— Start Extracted data —
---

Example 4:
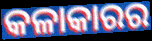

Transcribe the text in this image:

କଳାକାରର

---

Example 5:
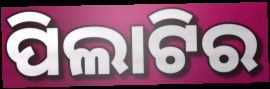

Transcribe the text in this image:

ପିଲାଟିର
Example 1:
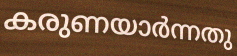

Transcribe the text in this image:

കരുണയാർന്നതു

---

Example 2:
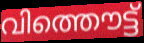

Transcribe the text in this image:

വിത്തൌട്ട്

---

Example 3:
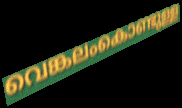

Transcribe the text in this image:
— End Extracted data —
## Exercise goal
Please locate each line in the items above that contains the word "Example" and copy those lines.

## Worked solution
Example 4:
Example 5:
Example 1:
Example 2:
Example 3:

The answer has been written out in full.